White Glove Delivery is Wayfair’s most premium delivery service; products are brought inside the home, assembled, and all packaging is removed. Research revealed that many customers didn’t understand what Free White Glove meant, prompting an exploration of alternative naming options. Partnering with the User Research team, we tested several potential names, and 6 out of 10 customers found Full Service Delivery to be the clearest and most accurate. This insight ultimately informed the service rebrand.


A/B test

User research also revealed that customers didn’t understand the value of Free White Glove Delivery when seeing the badge on a product. To address this, an A/B test was conducted in the PDP shipping overlay and cart, and checkout showing a strikethrough price to indicate the service’s value. The displayed price was based on the cost for items with a paid White Glove Delivery option, helping customers better understand the benefit of the service. The test variant showed a 2.5% lift in conversion rate for Free White Glove Delivery-eligible products.


New web badges

Based on insights from user research and the A/B test, I designed updated badge treatments. White Glove Delivery was rebranded as Full Service Delivery, and new visual patterns were applied to all speed and delivery badges to improve clarity, consistency, and alignment across web and app.

The updates addressed key technical and design issues: badges could now wrap to two lines without breaking, translated languages seamlessly, and appeared consistently across Browse, Product Detail Pages, Cart, and Checkout on web.


New app badges

The updated badges were also implemented in the Wayfair app, ensuring consistent designs across web and app platforms. This alignment was especially important because roughly 20% of customers cross-shop between mobile web, app, and desktop. Providing a unified badge experience improved visual coherence, reduced confusion, and made the system easier to maintain and scale.


Prototype


Impact

The redesign of Wayfair’s speed and delivery badges delivered measurable benefits for both internal teams and customers:

  • Increased conversions: Conversion rates for Full Service Delivery–eligible products improved by 3%.

  • Enhanced product clarity: Items eligible for both speed and delivery badges could display both badges, clearly communicating when an item was eligible for both fast shipping and Full Service Delivery.

  • Clearer service messaging: Free White Glove Delivery was rebranded as Free Full Service Delivery, improving customer understanding of the premium service.

  • Reduced tech and design debt: A single, unified badge style across web and app simplified maintenance and future updates.

  • Improved reliability and localization: Badges wrapped to two lines without breaking and translated seamlessly into German and French.

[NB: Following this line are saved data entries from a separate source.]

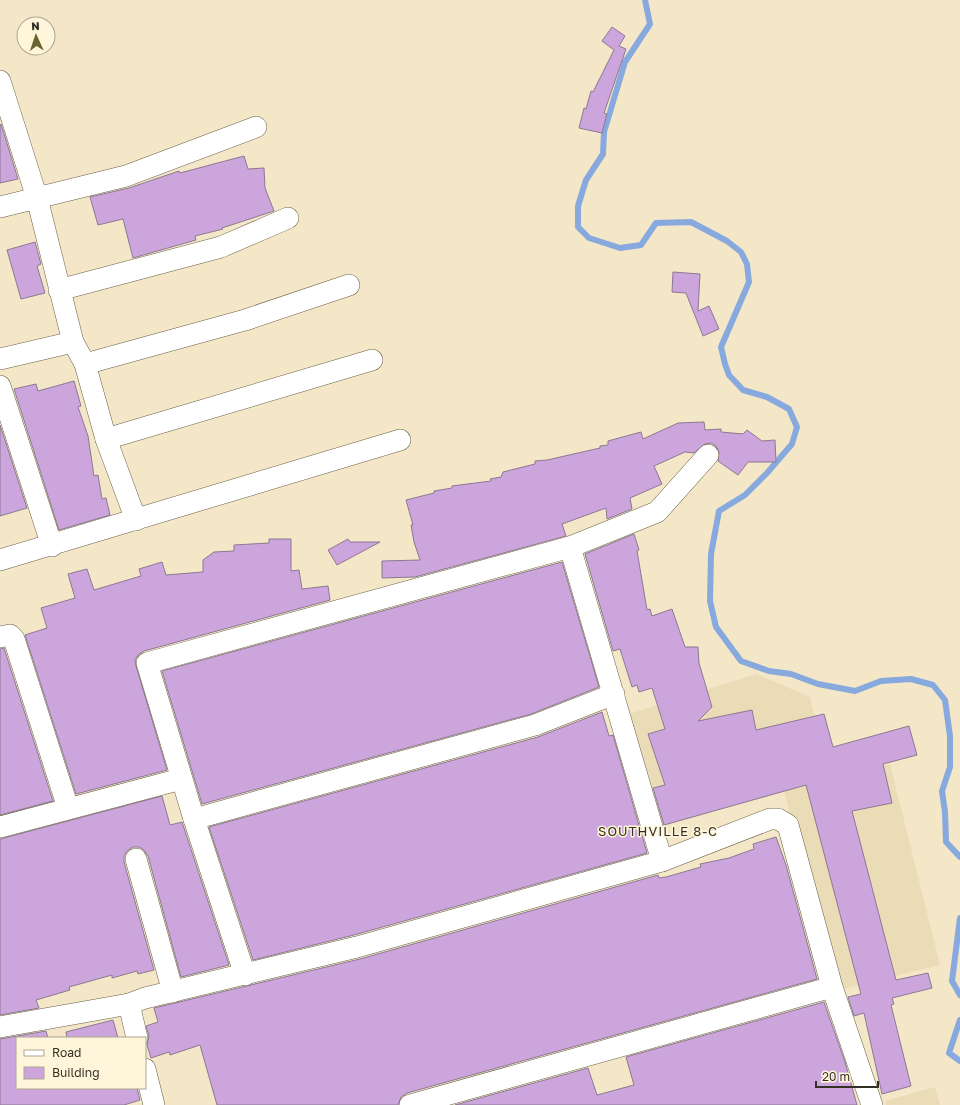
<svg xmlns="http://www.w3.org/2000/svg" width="960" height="1105" font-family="'Golos Text',sans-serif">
<rect width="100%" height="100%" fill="#f3e7c8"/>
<!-- built -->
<g fill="#eadcb6">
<path d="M756 674 810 697 828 779 890 764 940 965 835 991 784 791 661 826 626 715Z"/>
<path d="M935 1087 940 1105H886L885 1101Z"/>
</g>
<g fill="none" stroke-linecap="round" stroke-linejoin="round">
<!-- stream -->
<g stroke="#87a9de" stroke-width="6">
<path d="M645 0 650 24 625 62 604 132 603 154 586 180 578 206V227L589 238 620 248 641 245 656 223 691 222 727 241 741 252 747 264 749 282 721 347 725 364 729 375 743 390 767 397 789 409 797 427 792 444 767 473 745 495 719 511 711 554 710 601 716 627 741 661 769 671 791 674 818 684 855 691 881 681 911 679 933 685 945 700 950 736V767L942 791 945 812 946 842 960 857"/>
<path d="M960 918 952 981 960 995"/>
<path d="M960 1020 949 1053 960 1061"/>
</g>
</g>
<!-- building -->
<g fill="#cba5dc" stroke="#8b7992">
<path d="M612 27 625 36 619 46 626 49 604 113 607 114 602 133 579 128 584 108 586 109 591 91 593 92 614 50 602 41Z"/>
<path d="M1 124 18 179 0 183V125Z"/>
<path d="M244 156 248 169 264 168 265 188 274 211 222 228 223 229 195 236 196 240 133 258 123 219 98 225 90 197 129 188 179 171 180 173Z"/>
<path d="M35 242 41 264 37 266 45 293 21 299 7 250Z"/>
<path d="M673 272 700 274 698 311 709 306 719 329 703 336 686 293 672 292Z"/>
<path d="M74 381 81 406 78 407 88 436 94 476 98 475 102 499 106 498 110 515 59 530 14 389 36 384 38 391Z"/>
<path d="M704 422 705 430 721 429V432L743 434 747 430 762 441 775 440 776 462H748L738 475 718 461 719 452 716 446 711 443 705 444 694 453 685 452 654 466 662 484 630 498 632 509 607 519 606 508 562 524 566 536 415 577 382 578V561L420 560 414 542 411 525H413L406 500 434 493V491L452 488V486L491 481 490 479 501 477 503 472 535 464V461L547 460 600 448V446L608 445V441L641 432 643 439 678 423Z"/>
<path d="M0 425 27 508 0 516Z"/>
<path d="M634 534 639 550 637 551 647 610 650 609 652 616 672 609 685 647H698L699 663 712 707 698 721 752 710 756 730 824 714 833 747 909 726 917 755 883 764 892 803 852 811 896 980 928 973 932 988 892 998 894 1004 891 1005 911 1086 882 1094 864 1013 854 1016 848 997 861 994 806 785 664 825 653 788 665 785 648 734 665 729 652 688 639 692 637 685 632 687 620 649 613 651 585 554Z"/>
<path d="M269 539H291V571L299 570 302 589 328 586 330 600 144 651 139 654 135 660 136 666 167 770 76 794 25 635 47 628 41 608 75 598 68 574 87 569 94 590 141 576 139 569 162 562 166 575 203 572V560L214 552 234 551V545L269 543Z"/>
<path d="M348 539 350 542H380L337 565 328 550Z"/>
<path d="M562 562 599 687 531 714 202 804 162 671Z"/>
<path d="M4 648 53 801 0 815V649Z"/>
<path d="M602 712 609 736 613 735 647 853 354 935 253 960 209 827 538 737Z"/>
<path d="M162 796 170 825 182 822 229 965 181 977 148 856 144 850 139 847H133L127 851 124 856V862L154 970 138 974 137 971 112 978V975L69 987 70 990 36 1000 39 1008 0 1015V839Z"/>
<path d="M776 837 786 865 817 979 407 1093 401 1097 398 1105H217L200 1045 170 1055 169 1052 151 1058 147 1045 149 1036 146 1026 158 1022 154 1008 360 959 658 875 659 878 666 877 701 867 700 864 729 858 754 849 753 844Z"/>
<path d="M824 1002 845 1062 857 1105H455L588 1068 597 1095 634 1085 626 1057Z"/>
<path d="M113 1020 118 1038H67L66 1032Z"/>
<path d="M46 1031 48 1038H17V1088H137L140 1100 124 1105H0V1039Z"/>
</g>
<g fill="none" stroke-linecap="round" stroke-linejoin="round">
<defs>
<g id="street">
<path d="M0 81 37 198 73 342 85 364 106 439 136 520"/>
<path d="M0 207 126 176 256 127"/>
<path d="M59 290 221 247 288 218"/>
<path d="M0 359 73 342"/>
<path d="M85 364 245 320 349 285"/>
<path d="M0 386 52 546"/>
<path d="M106 439 372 360"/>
<path d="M570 547 662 861"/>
<path d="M0 560 400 440"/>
<path d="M0 637 10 635 14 639 68 808"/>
<path d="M614 694 535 725 194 819 147 663 570 547 657 512 708 455"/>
<path d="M194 819 245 975"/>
<path d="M0 827 181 779"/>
<path d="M136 859 173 992"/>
<path d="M129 1004 137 1038"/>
<path d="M0 1027 129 1004 145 998 357 947 662 861 770 819H778L788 825 832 987 872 1105"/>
<path d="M145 1069 154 1105"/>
<path d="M410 1105 832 987"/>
</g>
</defs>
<!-- street casing -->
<use href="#street" stroke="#6a6045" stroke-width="22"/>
<!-- street -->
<use href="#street" stroke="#fff" stroke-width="21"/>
</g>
<g text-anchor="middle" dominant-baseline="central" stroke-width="3" stroke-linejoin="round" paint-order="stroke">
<!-- neighbourhood labels -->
<g font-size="13" letter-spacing="1" fill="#343023" stroke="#fef5db">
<text x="658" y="831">SOUTHVILLE 8-C</text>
</g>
</g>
<!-- legend -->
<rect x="16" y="1037" width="130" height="52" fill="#fef5db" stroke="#ada691"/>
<rect x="24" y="1050" width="20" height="6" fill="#ffffff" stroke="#ada691"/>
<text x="52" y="1057" font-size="12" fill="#343023">Road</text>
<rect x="24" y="1067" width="20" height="12" fill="#cba5dc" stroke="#ada691"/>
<text x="52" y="1077" font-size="12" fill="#343023">Building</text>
<!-- north arrow -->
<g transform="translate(36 36) rotate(357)"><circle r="19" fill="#fef5db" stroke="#ada691"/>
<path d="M0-3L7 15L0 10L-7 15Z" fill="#696430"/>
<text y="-6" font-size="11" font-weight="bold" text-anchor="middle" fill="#343023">N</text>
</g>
<!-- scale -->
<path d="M816 1081v6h62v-6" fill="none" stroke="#343023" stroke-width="2"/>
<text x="822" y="1081" font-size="12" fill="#343023" stroke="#fef5db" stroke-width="3" paint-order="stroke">20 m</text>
</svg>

Through this project, I gained valuable experience designing for multiple languages, effectively applying user research and A/B test insights effectively, create a reusable component across the shopping journey, and provide detailed documentation for both design and engineering libraries.


Specialty brands

In addition to the main Wayfair site, badges also appear on Wayfair’s specialty retail brands; Perigold, AllModern, Birch Lane, and Joss & Main. Each brand has distinct style guidelines that needed to be respected while implementing the new badge system. This required adapting the updated designs to fit each brand’s visual identity without sacrificing consistency, clarity, or functionality.


Documentation

To ensure the new badges could be easily reused and maintained, I documented them in Wayfair’s Figma design library. I added detailed specifications, usage guidelines, and examples, enabling Engineers to accurately replicate the badges in their own libraries and maintain consistency across future updates.


Future vision

There is still potential to further improve Wayfair’s badge experience on-site. Currently, Wayfair has many different product details that can appear on a Product Detail Page, spread across multiple locations. Bringing these key details together in a dedicated space on the PDP could make important product highlights more visible and easier for customers to understand, which could drive faster purchase decisions.